Etimologicamente la parola “curia” significa “insieme o adunanza di uomini”. La Chiesa, che ha ereditato molte nomenclature dell’Impero romano, intende con questa parola l’insieme di organismi e di persone che aiutano il Vescovo nel governo pastorale della diocesi. Nell’opinione pubblica, la “curia” non ha buona fama a causa delle generalizzazioni che ne fa la stampa, soprattutto nei confronti alla Curia romana. Il 22 gennaio a Orvieto si è riunita la Curia della diocesi nei suoi vari organismi e uffici. L’incontro voluto dal vescovo Benedetto Tuzia ha riunito insieme il vicario generale, i vicari episcopali e tutti coloro, preti, religiosi e laici, che prestano servizio a livello diocesano. La bella sensazione ricevuta è che tutti, sia chi si occupa soprattutto di amministrazione e di questioni più tecniche sia chi promuove vari apostolati in vari ambiti, sentono l’impegno come una missione, e vedono l’unico obiettivo che è l’annuncio del Vangelo e il servizio alla comunità. La Curia per la Chiesa è questo e non altro: lavorare per il Regno. Nelle nostre piccole diocesi non ci sono “carriere” perché tutti, sia preti che laici, svolgono altre mansioni, e l’impegno per la Curia è un sovrappiù che si aggiunge già a tante cose da fare. Occorre sempre di più rafforzare i vincoli di unità; d’altronde l’apostolato non funziona come un’organizzazione ma scaturisce da una comunione di fede e d’intenti. Il rischio di andare ognuno per contro proprio è sempre presente, e oggi più che mai resta valida l’esortazione del martire e vescovo sant’Ignazio d’Antiochia di essere come “le corde della cetra”, in sintonia con il Vescovo e tra noi. Se guardiamo solo i problemi – diminuzione notevole del clero, scarso numero di praticanti, campanilismi sempre vivi – non andiamo da nessuna parte.
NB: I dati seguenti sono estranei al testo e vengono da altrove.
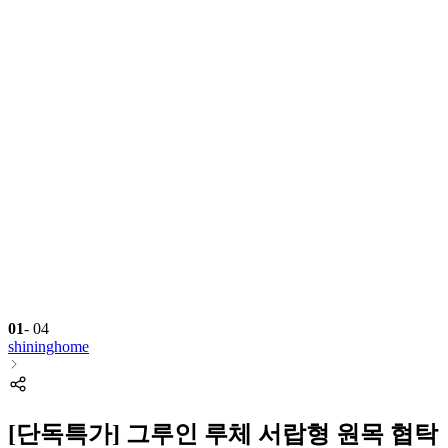
01
-
04
shininghome
[단독특가] 그루인 루체 서랍형 원목 협탁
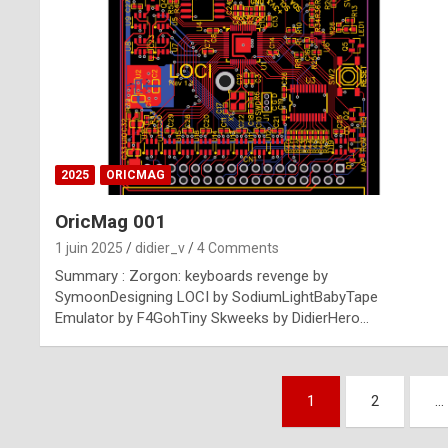
n
u
i
n
e
2025
ORICMAG
R
OricMag 001
o
1 juin 2025
didier_v
4 Comments
l
Summary : Zorgon: keyboards revenge by
e
SymoonDesigning LOCI by SodiumLightBabyTape
Emulator by F4GohTiny Skweeks by DidierHero…
x
r
Pagination
e
1
2
…
des
p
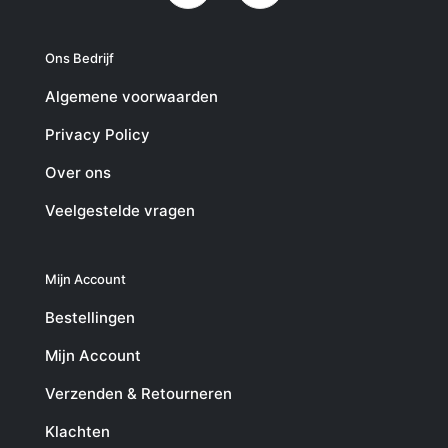
Ons Bedrijf
Algemene voorwaarden
Privacy Policy
Over ons
Veelgestelde vragen
Mijn Account
Bestellingen
Mijn Account
Verzenden & Retourneren
Klachten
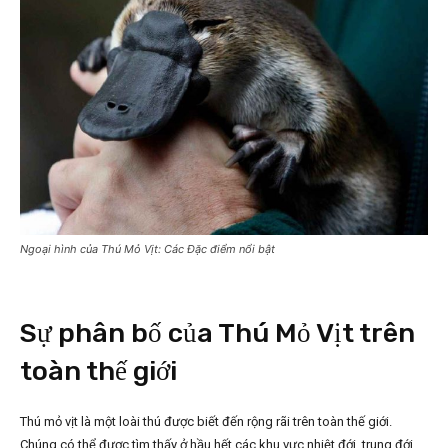
Ngoại hình của Thú Mỏ Vịt: Các Đặc điểm nổi bật
Sự phân bố của Thú Mỏ Vịt trên
toàn thế giới
Thú mỏ vịt là một loài thú được biết đến rộng rãi trên toàn thế giới.
Chúng có thể được tìm thấy ở hầu hết các khu vực nhiệt đới, trung đới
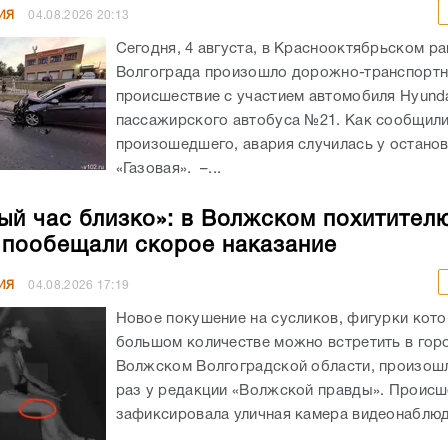
ИЯ
04.08.2026
20:13
Сегодня, 4 августа, в Краснооктябрьском р
Волгограда произошло дорожно-транспорт
происшествие с участием автомобиля Hyunda
пассажирского автобуса №21. Как сообщил
произошедшего, авария случилась у остано
«Газовая». –...
ый час близко»: в Волжском похитител
 пообещали скорое наказание
ИЯ
04.08.2026
17:19
Новое покушение на сусликов, фигурки кото
большом количестве можно встретить в гор
Волжском Волгоградской области, произошл
раз у редакции «Волжской правды». Происш
зафиксировала уличная камера видеонаблюде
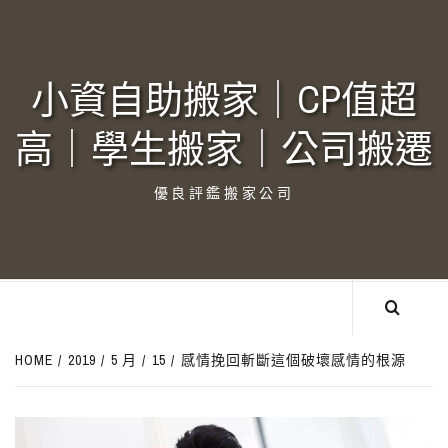
Skip
to
content
小資自助搬家｜CP值超
高｜學生搬家｜公司搬遷‎
優良評鑑搬家公司
HOME
2019
5 月
15
感情挽回斬斷這個破壞感情的根源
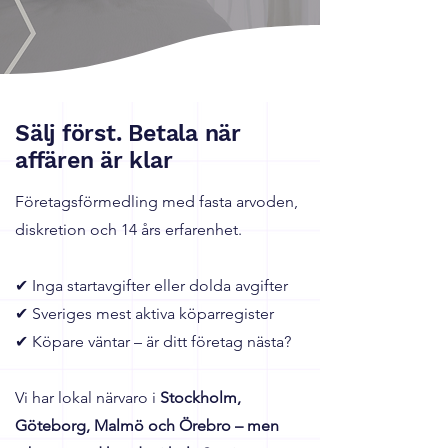
Sälj först. Betala när
affären är klar
Företagsförmedling med fasta arvoden,
diskretion och 14 års erfarenhet.
✔ Inga startavgifter eller dolda avgifter
✔ Sveriges mest aktiva köparregister
✔ Köpare väntar – är ditt företag nästa?
Vi har lokal närvaro i
Stockholm,
Göteborg, Malmö och Örebro – men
Sulla scia anche dell’insegnamento di Papa Francesco, occorre con gioia tornare alla semplicità di una Chiesa che ha un solo tesoro da condividere: Gesù Cristo e la sua salvezza. Tutto il resto è secondario, è mondanità, cioè spirito che si oppone al vero Spirito di Dio che continua a soffiare e a rendere fecondo il grembo della santa Madre Chiesa. Infine, una considerazione sulla dimensione regionale cui si devono rapportare tutti gli Uffici: occorre non vederla come un peso in più, ma come una necessità improrogabile. Le nostre piccole diocesi non possono esprimere la ricchezza e la potenzialità necessarie se non sono strettamente unite tra loro. Tutto questo facilita l’apostolato, crea maggiore incisività sul territorio e dà visibilità alle tante iniziative che sono proposte. C’è un capitolo nell’esortazione apostolica Evangelii gaudium di Papa Francesco che ha come titolo la trasformazione missionaria della Chiesa: “La Chiesa in uscita è la comunità di discepoli che prendono l’iniziativa, che si coinvolgono, che accompagnano, che fruttificano e festeggiano”. Ecco il programma molto bello per la Curia, c’è tutto quello che è necessario per affrontare l’oggi. Nella mistica cornice della cappella del Corporale nella cattedrale a Orvieto, il Vescovo ha iniziato questo incontro celebrando la messa. Da quel giovedì di duemila anni fa, una catena ininterrotta di celebrazioni ha portato fino a noi il Pane della vita, ora tocca a noi trasmettere il Pane di vita alle nuove generazioni. Con la fiducia incrollabile che il Maestro è sempre con noi, pertanto senza paura andiamo incontro all’uomo del terzo millennio con la gioia e la bellezza del Vangelo di Cristo.
La diocesi in cifre
La diocesi di Orvieto – Todi si estende su una superficie di 1.310 kmq e conta circa 90.000 abitanti su due Regioni (Umbria e Lazio), tre Province (Perugia, Terni, Viterbo) e 24 Comuni. Il territorio è ripartito in 92 parrocchie e 59 centri pastorali, 9 Vicarie e 22 unità pastorali. A servizio della comunità parrocchiali operano, tra parroci e vicari parrocchiali, 50 preti diocesani, 6 presbiteri non incardinati accolti temporaneamente in diocesi, 13 sacerdoti religiosi. Altri 10 sacerdoti operano sul territorio diocesano in qualità di cappellani, confessori, vicari domenicali. Infine operano 17 diaconi in aiuto a 11 parrocchie e una trentina di istituti femminili di vita consacrata. Di questi ultimi, 5 sono di clausura, 9 sono impegnati in attività pastorale parrocchiale continuata, 4 sporadica, 3 in attività caritativa e ben 12 – per motivi di età e di salute delle suore – non svolgono attività all’esterno del proprio istituto.